Il existait une configuration assez particulière en cas de manque de staff : 3 trains pour un seul quai. Le départ se faisait également toutes les 36 secondes, mais pour ne pas faire de bouchons à la sortie du dôme, deux trains se retrouvaient en même temps dans le canon. Ainsi, on voyait le train précédent le notre être catapulté.
Stats :
Constructeur : Vekoma
Longueur : 1000 mètres (+ 100m de voie de garage)
Hauteur : 31 mètres (le dôme en atteint 38)
Inversions : sidewinder loop, corkscrew, horseshoe
Vitesse de pointe : +70 Km/h
Durée normale : 2 min 20
Date d’ouverture : 01/06/1995 (inauguration le 18 mai)
CONCLUSIONSpace Mountain dans sa déclinaison française était un monument de réussite, que dis-je, un chef-d’œuvre ! Et encore, je pèse mes mots. Hélas, au grand dam de tous les amoureux de cette merveille, l’argent a pris le dessus sur la raison. Et, alors que la popularité de l’attraction ne faiblissait pas, il a été décidé que Space Mountain était has been. C’est la genèse de Mission 2.

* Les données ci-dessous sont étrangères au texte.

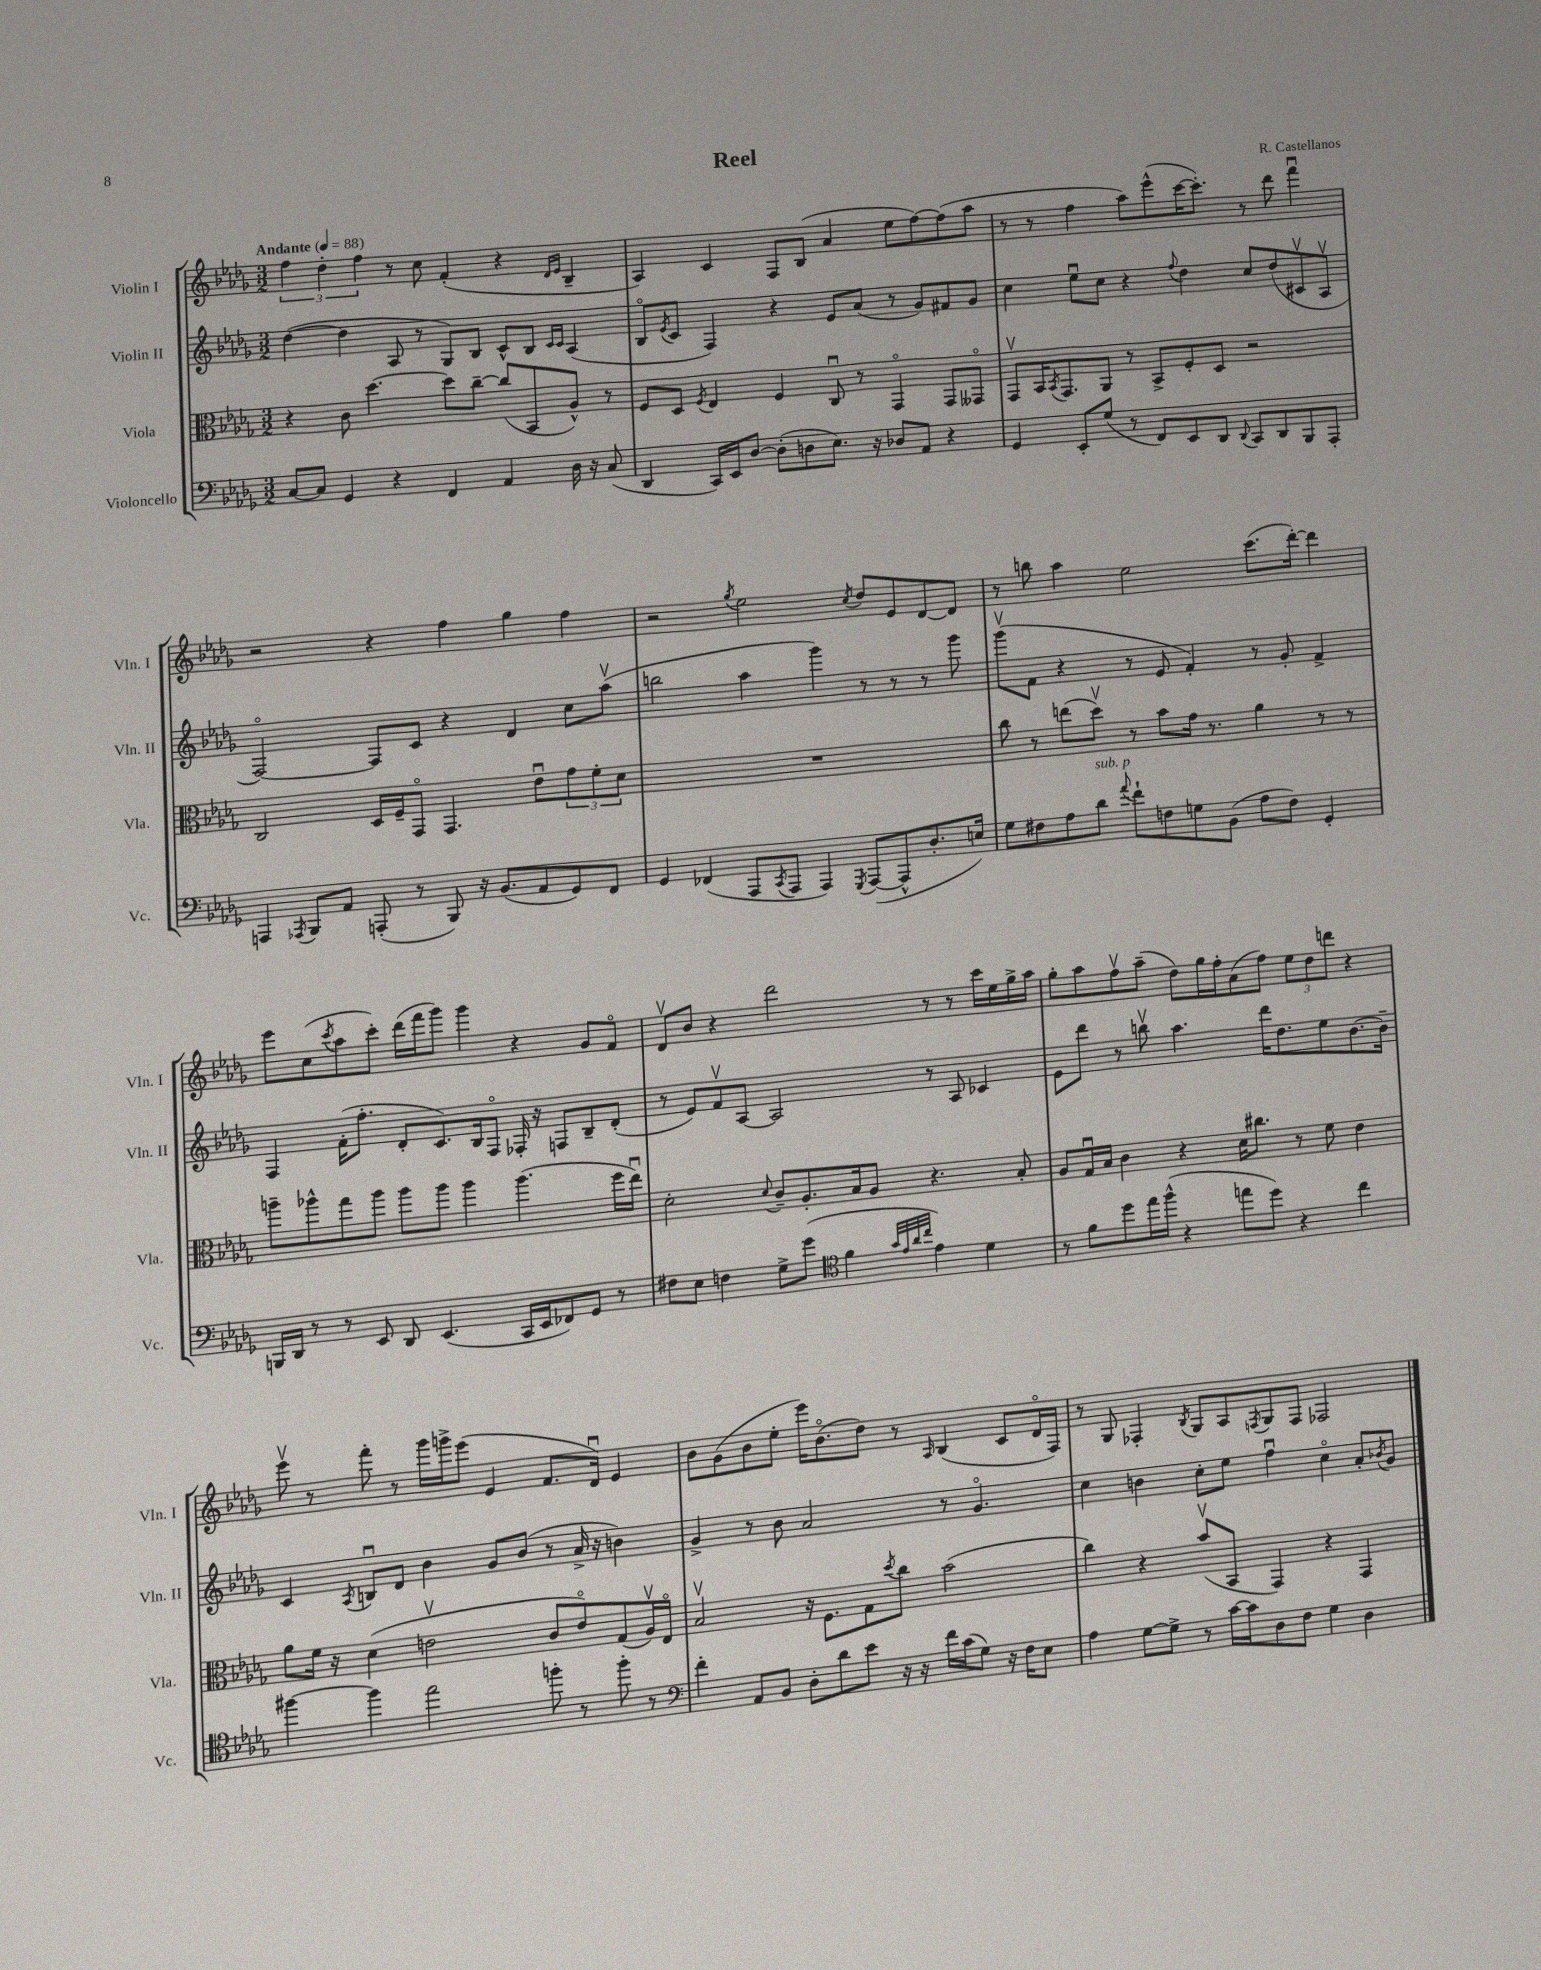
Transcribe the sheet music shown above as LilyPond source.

\header { title = "Reel" composer = "R. Castellanos" }
<<
\new StaffGroup <<
\new Staff = "s0" \with { instrumentName = "Violin I" shortInstrumentName = "Vln. I" } {
    \clef treble \key des \major \numericTimeSignature \time 3/2 \tempo "Andante" 4 = 88
    \tuplet 3/2 { f''4 des''4-. f''4 } r8 c''8 f'4-.( r4 \grace { des'16 ees'16 } bes4-- |
    aes4) c'4 f8 bes8( aes'4 ees''8 f''8~) f''8( aes''8 |
    r8 r8 f''4 aes''8) ees'''8-^( c'''16~ c'''8.-.) r8 des'''8 f'''4\downbow |
    r2 r4 f''4 ges''4 f''4 |
    r2 \acciaccatura { ges''8 } ees''2 \acciaccatura { c''8 } des''8 ees'8 des'8~ des'8 |
    r8 b''8 aes''4 ees''2 c'''8.( des'''16~-.) des'''4 |
    ees'''8 c''8( \acciaccatura { c'''8 } aes''8 c'''8-.) des'''16( f'''16 ges'''8) ges'''4 r4 ges'8 f'8\flageolet |
    des'8\upbow bes'8 r4 des'''2 r8 r8 c'''16 ees''16 ges''16-> aes''16 |
    ges''8-. aes''8 f''8\upbow aes''8--( des''8) ges''16 f''16-. aes'8( f''8) \tuplet 3/2 { ees''8 des''8 d'''8 } r4 |
    ees'''8\upbow r8 f'''8-. r8 ges'''16 g'''16-> ees'''8( ees'4 f'8. des'16\downbow) ees'4 |
    bes'8 ges'8( bes'8 ees''8-. ees'''16) bes'8.\flageolet( des''8) r8 \grace { aes16 } bes4( c'8 des'16\flageolet f16) |
    r8 ges8 fes4-. \acciaccatura { bes8 } ges8 aes8 \acciaccatura { f8 } ges8 f8 fes2 \bar "|." |
}
\new Staff = "s1" \with { instrumentName = "Violin II" shortInstrumentName = "Vln. II" } {
    \clef treble \key des \major \numericTimeSignature \time 3/2
    des''4~( des''4 aes8 r8 ges8) bes8 c'8-^ bes8 \grace { c'16 c'16 } aes4( |
    bes8\flageolet \acciaccatura { ees'8 } c'8 f4) r4 ees'8 aes'8( r8 ges'8) fis'8 ges'8 |
    c''4 ees''8\downbow c''8 r4 \appoggiatura { f''8 } des''4 c''8 des''8( cis'8\upbow aes8\upbow |
    f2~\flageolet) f8 c'8 r4 des'4 c''8 aes''8\upbow( |
    b''2 aes''4 ges'''4) r8 r8 r8 ges'''8 |
    ges'''8\upbow( f'8 r4 r8 ees'8 f'4-.) r8 ges'8-. f'4-> |
    f4 f'16-.( f''8.-. des'8-. c'8.) bes16 f8\flageolet fes16-. r16 f8 bes8-- des'8-.( |
    r8 ees'8) f'8\upbow aes8~ aes2 r8 aes8 ces'4 |
    ees'8 des'''8 r8 b''8\upbow aes''4. des'''16 des''8. ees''8 bes'8.~ bes'16-- |
    c'4 \acciaccatura { aes8 } b8\downbow des'8 bes'4 ges'8 bes'8( r8 aes'16-> r16 b'4) |
    ges'4-> r8 bes'8 aes'2 r8 ges'4.\flageolet |
    c''4 b'4 c''8-. ees''8 f''4\downbow c''4\flageolet aes'8-. \acciaccatura { bes'8 } ges'8 \bar "|." |
}
\new Staff = "s2" \with { instrumentName = "Viola" shortInstrumentName = "Vla." } {
    \clef alto \key des \major \numericTimeSignature \time 3/2
    r4 c'8 des''4.~ des''8 c''8~-- c''8( bes,8 aes8-^) r8 |
    f8 des8 \acciaccatura { f8 } ees4 f4 c8\downbow r8 ges,4\flageolet ges,8 geses,8\flageolet |
    ges,8\upbow bes,16 \acciaccatura { bes,8 } ges,8. aes,8 r8 bes,8-> f8-. des8 r2 |
    c2 des16 f16-- ges,8\flageolet ges,4. ees'8\downbow \tuplet 3/2 { ges'8 f'8-. des'8 } |
    R1. |
    c''8 r8 e''8( des''8\upbow) r8 bes'8 ges'16 r8. aes'4 r8 r8 |
    a''8-- aes''8-^ ges''8 aes''8 aes''8 aes''8 aes''4 aes''4.( f''16 ees''16\downbow) |
    des'2-. \appoggiatura { des'8 } c'8-- aes8.-. bes16 aes8 r4. bes8-. |
    aes8 ges16\downbow bes16 c'4 r4 des'16 cis''8. r8 f'8 ees'4 |
    aes'8 f'16 r16 des'4( e'2\upbow c'8 e'8\flageolet) ges8( aes16\upbow) ees16\flageolet |
    bes2\upbow r16 f8. ges8 \acciaccatura { des''8 } c''8 bes'2( |
    c''4) r4 bes'8\upbow( bes,8 ges,4) r4 ges,4 \bar "|." |
}
\new Staff = "s3" \with { instrumentName = "Violoncello" shortInstrumentName = "Vc." } {
    \clef bass \key des \major \numericTimeSignature \time 3/2
    c8~ c8 ges,4 r4 f,4 aes,4 des16 r16 c8( |
    des,4 c,16) ees,16 des8~ des8-.( d8 ees8.) r16 des8 aes,8 r4 |
    ges,4 ees,8-. ges8( r8 f,8) ees,8 des,8 \appoggiatura { des,8 } c,8 des,8 bes,,8 aes,,8-. |
    a,,4 \acciaccatura { aes,,8 } bes,,8 aes,8 a,,8-.( r8 bes,,8) r16 bes,8.( aes,8 ges,8) f,8 |
    ges,4 fes,4( aes,,8 \acciaccatura { c,8 } aes,,8 aes,,4) \acciaccatura { ges,,8 } aes,,8~( aes,,8-^ des8.-. e16) |
    ges8 fis8 aes8 des'8^\markup { \italic "sub. p" } \appoggiatura { aes'8 } f'8-! f8 g8 bes,8( aes8 f8) ges,4-. |
    b,,16 des,16 r8 r8 ees,8 des,8 ees,4.( c,16 ees,16 fes,8) ges,8 r8 |
    fis8 ees8 f4 ges8-> ges'8( \clef tenor f'4 \grace { ges'32 ees'32 aes'32 c''32 } ees'4) des'4 |
    r8 f'8 des''8 ees''16 f''16-^( r4 e''8 des''8) r4 c''4 |
    fis''4~ fis''4 ees''2 f''8-. r8 f''8-. r8 |
    \clef bass f'4-. aes,8 bes,8 des8-. des'8 ees'8 r16 r16 f'16 c'16( ges8) r16 f16 ees8 |
    aes4 ges8~ ges8-> r8 c'16~ c'16 des8 f8 ges4 des4 \bar "|." |
}
>>
>>
\layout { \context { \Score \remove "Bar_number_engraver" } }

Exit Jules Verne, au revoir lumière noire, « Steve Bramson, ta musique n’est pas branchée d’jeunz », « et si on transformait Space Mountain en boîte de nuit ? »… Bonjour gyrophares ridicules, boules à facettes ringardes, musique techno insoutenable, projections kitch…

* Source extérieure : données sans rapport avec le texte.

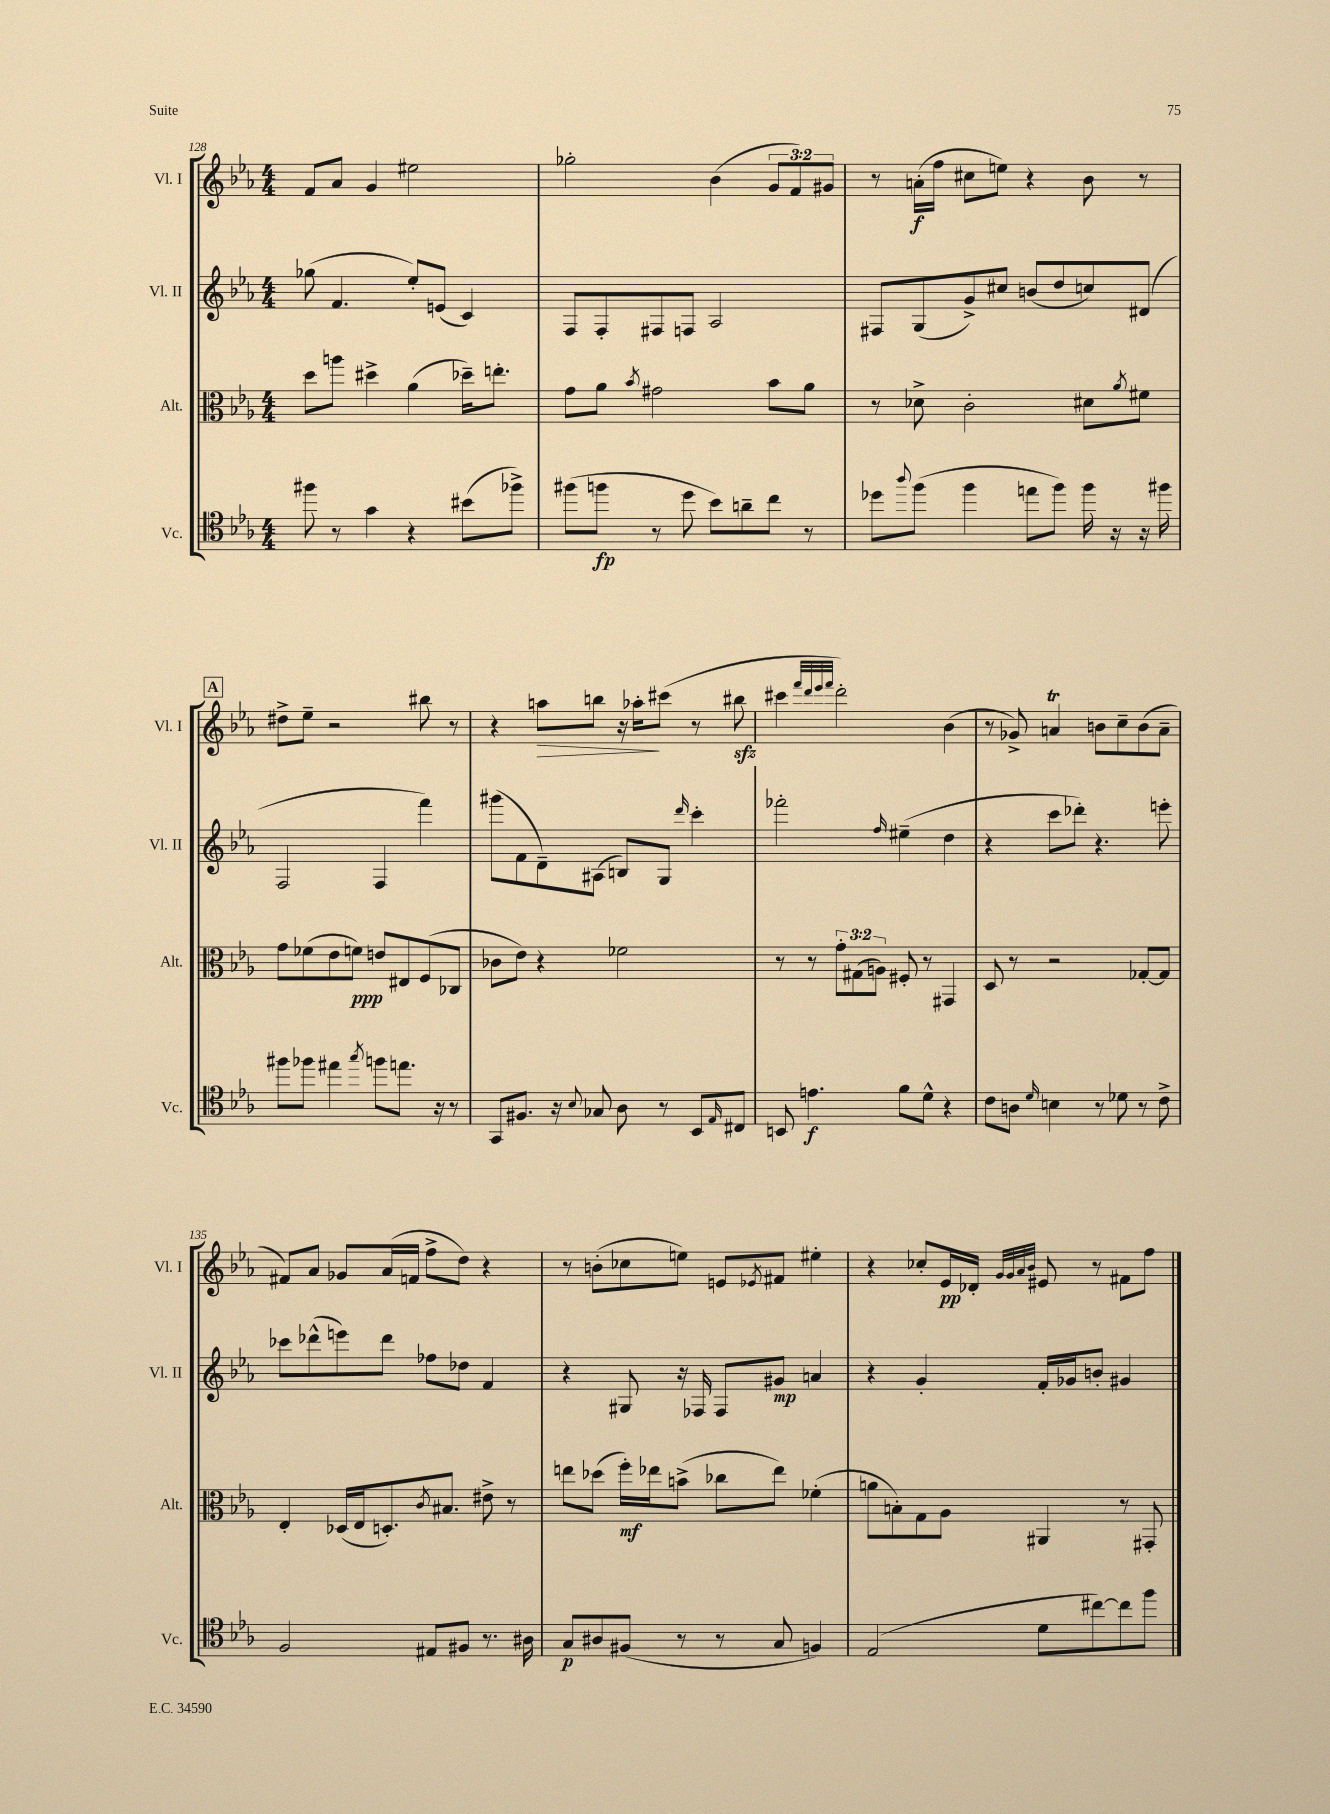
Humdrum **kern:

**kern	**kern	**kern	**kern
*staff4	*staff3	*staff2	*staff1
*clefC4	*clefC3	*clefG2	*clefG2
*k[b-e-a-]	*k[b-e-a-]	*k[b-e-a-]	*k[b-e-a-]
*M4/4	*M4/4	*M4/4	*M4/4
8ff#\	8dd\L	(8gg-\	8f/L
8r	8aa\J	4.f/	8a-/J
4g\	4dd#^\	.	4g/
4r	(4a-\	8ee-'/L)	2ee#\
.	.	(8e/J	.
(8b#\L	16dd-~\LK)	4c/)	.
.	8.ee'\J	.	.
8ff-^\J)	.	.	.
=	=	=	=
(8ff#\L	8g\L	8F/L	2gg-'\
8ff\J	8a-\J	8F'/	.
.	8qb-/	.	.
8r	2g#\	8F#/	.
8dd\	.	8F/J	.
8b-\L)	.	2A-/	(4b-\
8a~\	.	.	.
8cc\J	8b-\L	.	12g/L
.	.	.	12f/)
8r	8a-\J	.	.
.	.	.	12g#/J
=	=	=	=
8dd-\L	8r	8F#/L	8r
8qqaa-/	.	.	.
(8ff\J	8d-^\	(8G/	(16a'\LL
.	.	.	16ff\JJ
4ff\	2c'\	8g^/)	8cc#\L
.	.	8cc#/J	8ee\J)
8ee\L	.	(8b/L	4r
8ff\J)	.	8dd/	.
16ff\	8d#\L	8cc/)	8b-\
16r	.	.	.
.	8qa-/	.	.
16r	8f#\J	(8d#/J	8r
16ff#\	.	.	.
=	=	=	=
8ff#\L	8g\L	2F/	8dd#^\L
8ff-\J	(8f-\	.	8ee-~\J
4ee#\	8e-\	.	2r
.	8f\J)	.	.
8qgg/	.	.	.
8ff\L	8e/L	4F/	.
8.ee\J	8E#/	.	.
.	(8F/	4fff\)	8bb#\
16r	.	.	.
8r	8C-/J	.	8r
=	=	=	=
8GG/L	8c-\L	(8ggg#\L	4r
8.F#/J	8e-\J)	8f\	.
.	4r	8d~\)	8aa\L
16r	.	.	.
8qqB-/	.	.	.
8G-/	.	(8A#\J	8bb\J
8A-\	2f-\	8B/L)	16r
.	.	.	16aa-'\LK
8r	.	8G/J	(8ccc#\J
.	.	16qqddd/	.
8BB-/L	.	4ccc'\	8r
16qqE-/	.	.	.
8C#/J	.	.	8bb#\
=	=	=	=
8BB/	8r	2fff-'\	4ccc#\
4.e\	8r	.	.
.	.	.	32qqfff/LLL
.	.	.	32qqddd/
.	.	.	32qqeee-/
.	.	.	32qqfff/JJJ
.	12g'\L	.	2ddd'\)
.	(12G#\	.	.
.	12A\J)	.	.
.	.	16qqff/	.
8f\L	8F#'/	(4ee#~\	.
8d^^\J	8r	.	.
4r	4GG#/	4dd\	(4b-\
=	=	=	=
8c\L	8D/	4r	8r
8A\J	8r	.	8g-^/)
16qqd/	.	.	.
4B\	2r	8ccc\L	4a/
.	.	8ddd-'\J)	.
8r	.	4.r	8b\L
8d-\	.	.	8cc~\
8r	[8G-'/L	.	(8b\
8c^\	8G-/]J	8eee'\	8a~\J
=	=	=	=
2F/	4E-'/	8ccc-\L	8f#/L)
.	.	(8ddd-^^\	8a-/J
.	(16D-/LL	8eee\)	8g-/L
.	16E-/J	.	.
.	8.D'/)	8ddd-\J	(16a-/L
.	.	.	16f/JJ
8E#/L	.	8ff-\L	8ff^\L
.	8qc/	.	.
.	8.B#/J	.	.
8F#/J	.	8dd-\J	8dd\J)
8.r	8e#^\	4f/	4r
.	8r	.	.
16A#\	.	.	.
=	=	=	=
8G/L	8ee\L	4r	8r
8A#/	(8dd-\J	.	(8b'\L
(8F#/J	16ff'\LL)	8G#/	8cc-\
.	16ee-\J	.	.
8r	(8b^\J	16r	8ee\J)
.	.	16F-/	.
8r	8cc-\L	8F-/L	8e/L
.	.	.	8qe-/
8G/	8ee-\J)	8g#/J	8f#/J
4F/)	(4f-'\	4a/	4ee#'\
=	=	=	=
(2E-/	8a\L	4r	4r
.	8B'\)	.	.
.	8G\	4g'/	8cc-'/L
.	8A-\J	.	16e-/L
.	.	.	16d-'/JJ
.	.	.	32qqg/LLL
.	.	.	32qqg/
.	.	.	32qqa-/
.	.	.	32qqb-/JJJ
8d\L	4AA#/	16f'/LL	8e#/
.	.	16g-/J	.
[8cc#\)	.	8b'/J	8r
8cc#\]	8r	4g#/	8f#\L
8ff\J	8GG#'/	.	8ff\J
==	==	==	==
*-	*-	*-	*-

Oui, c’est un carnage total dont le seul but était de tromper la clientèle (qui n’a tout de même pas été dupe). La lune a été remplacée par une super nova, effet tellement ridicule qu’une diapositive tournoyante était bien plus intéressante. Et au final, les nouveaux effets sont eux aussi en panne régulièrement.
Space Mountain restera donc à jamais dans nos cœurs, et la seule consolation que l’on peut trouver est l’échec commercial que fut sa réhabilitation/destruction.